**Task directions**
Copy each line of the data below in which the word "tuckfukagawa" can be found.

Stored items from a collection:
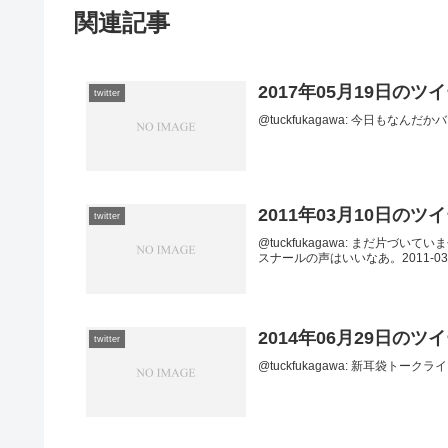
関連記事
2017年05月19日のツ
twitter
@tuckfukagawa: 今日もなんだかバタバ
2011年03月10日のツ
twitter
@tuckfukagawa: まだ片
スナールの声はいいなあ。2011-03-11 0
2014年06月29日のツ
twitter
@tuckfukagawa: 新耳袋トークライブ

**Final answer**
@tuckfukagawa: 今日もなんだかバタバ
@tuckfukagawa: まだ片
@tuckfukagawa: 新耳袋トークライブ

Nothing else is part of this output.